Come narratore, Abbott possiede un impatto empatico assoluto. Paragonato al suo tunnel degli orrori, le efferatezze di 12 anni schiavo fanno la figura di un giulivo picnic domenicale. All’improvviso, però, scarta, devia dal racconto, passa ad analizzare, a volte caoticamente, mai però con superficialità, gli effetti di questo sistema concentrazionario sulla percezione dell’esperienza, del tempo, e dello spazio, sulle relazioni sociali e umane, sui rapporti con il potere e con l’etica. È in virtù di queste digressioni e di questi approfondimenti che, partendo da un’esperienza specifica e particolare come la sua, riesce a svelare le logiche dell’intero universo carcerario. Non solo di quello degli Usa nella seconda metà del Novecento ma sempre e ovunque. Anche qui e anche ora, nell’Italia delle galere straripanti.

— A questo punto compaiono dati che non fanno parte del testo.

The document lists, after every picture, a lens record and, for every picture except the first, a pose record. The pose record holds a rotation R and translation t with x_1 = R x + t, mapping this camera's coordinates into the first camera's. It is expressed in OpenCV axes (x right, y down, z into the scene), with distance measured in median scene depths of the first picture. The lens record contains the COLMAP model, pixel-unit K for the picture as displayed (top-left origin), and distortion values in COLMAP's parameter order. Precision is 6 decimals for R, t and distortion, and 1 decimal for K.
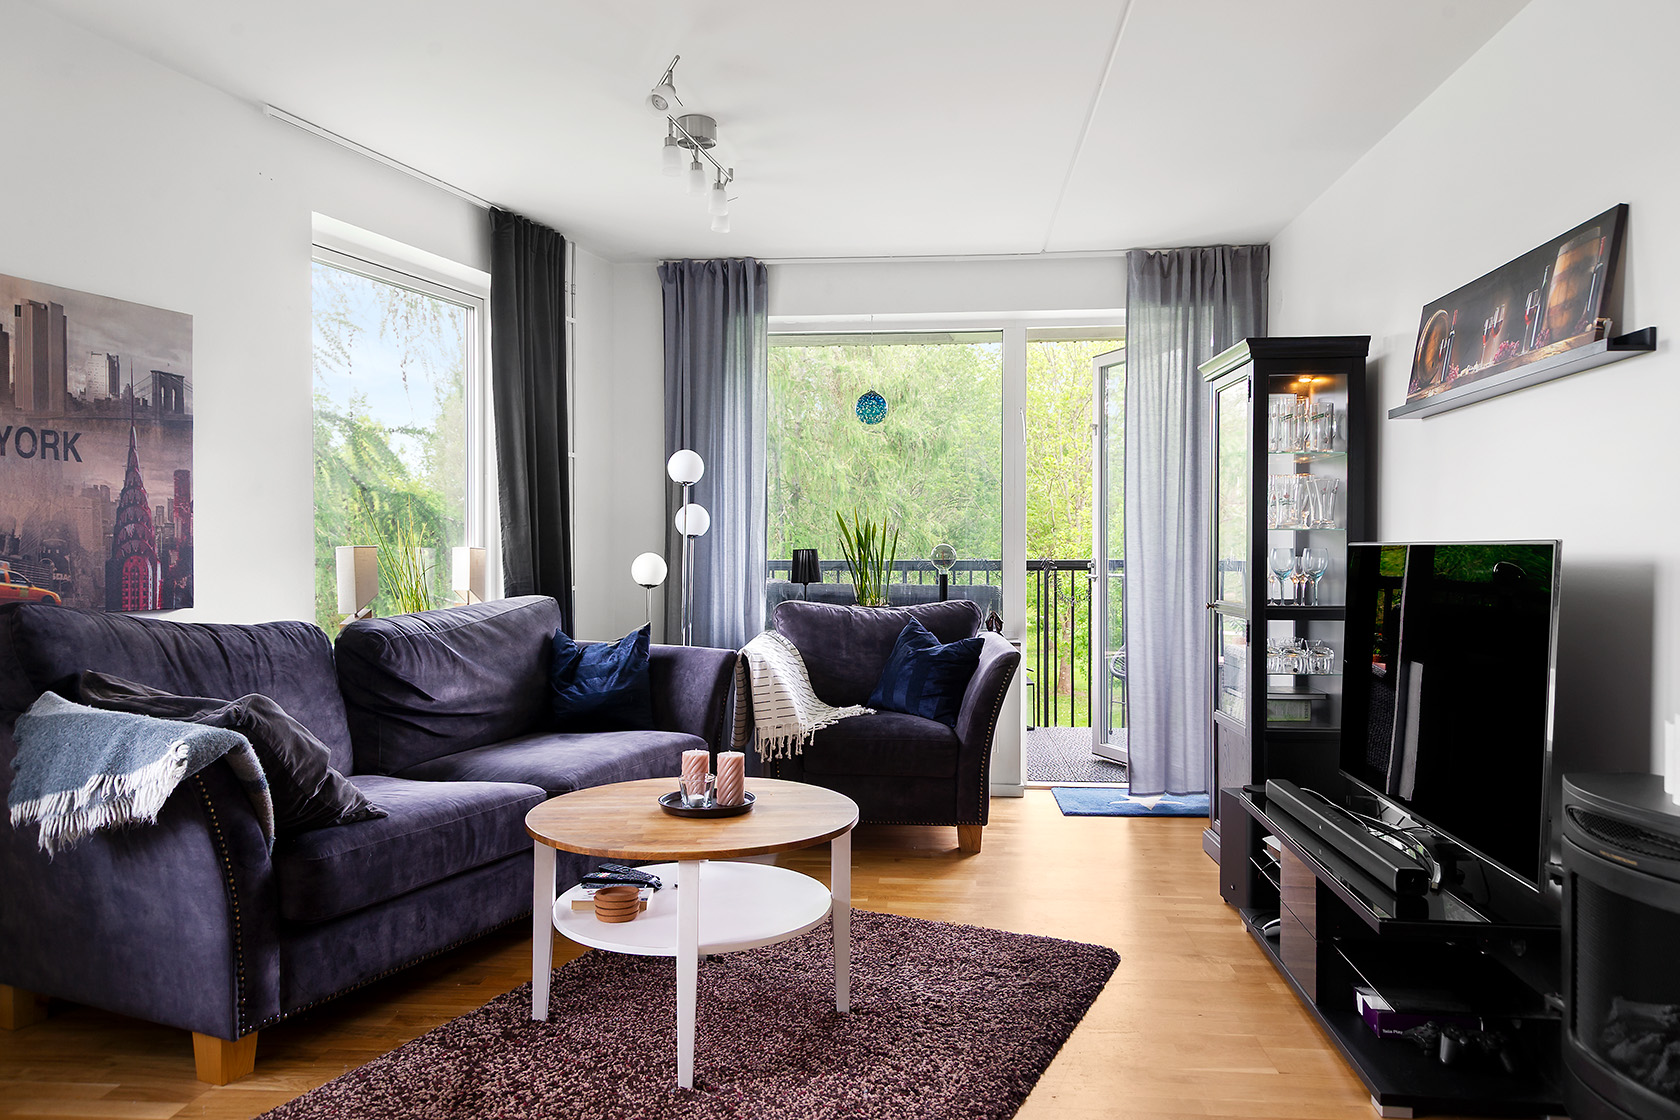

Nel 1981 Mailer riuscì, in contemporanea con l’uscita di Nel ventre della bestia, a far ottenere al suo autore la libertà condizionale. Ma Jack Henry Abbott era nato sotto una cattiva stella, per colpa di una intera vita passata nel cortile di qualche galera più che di un capriccio maligno degli astri. Sei settimane dopo essere uscito di prigione uccise a New York un giovane cameriere, in un alterco provocato dalla richiesta negata di usare la toilet del ristorante. Dopo un mese di fuga in giro per l’America e il Messico, fu arrestato, condannato, rinchiuso di nuovo. Quando le presero, scoprì di essere autore di un best seller che gli avrebbe fruttato milioni di dollari, tutti finiti in risarcimento ai parenti della vittima. Sarebbe uscito di nuovo di galera solo da morto, dopo essersi impiccato nel febbraio 2002.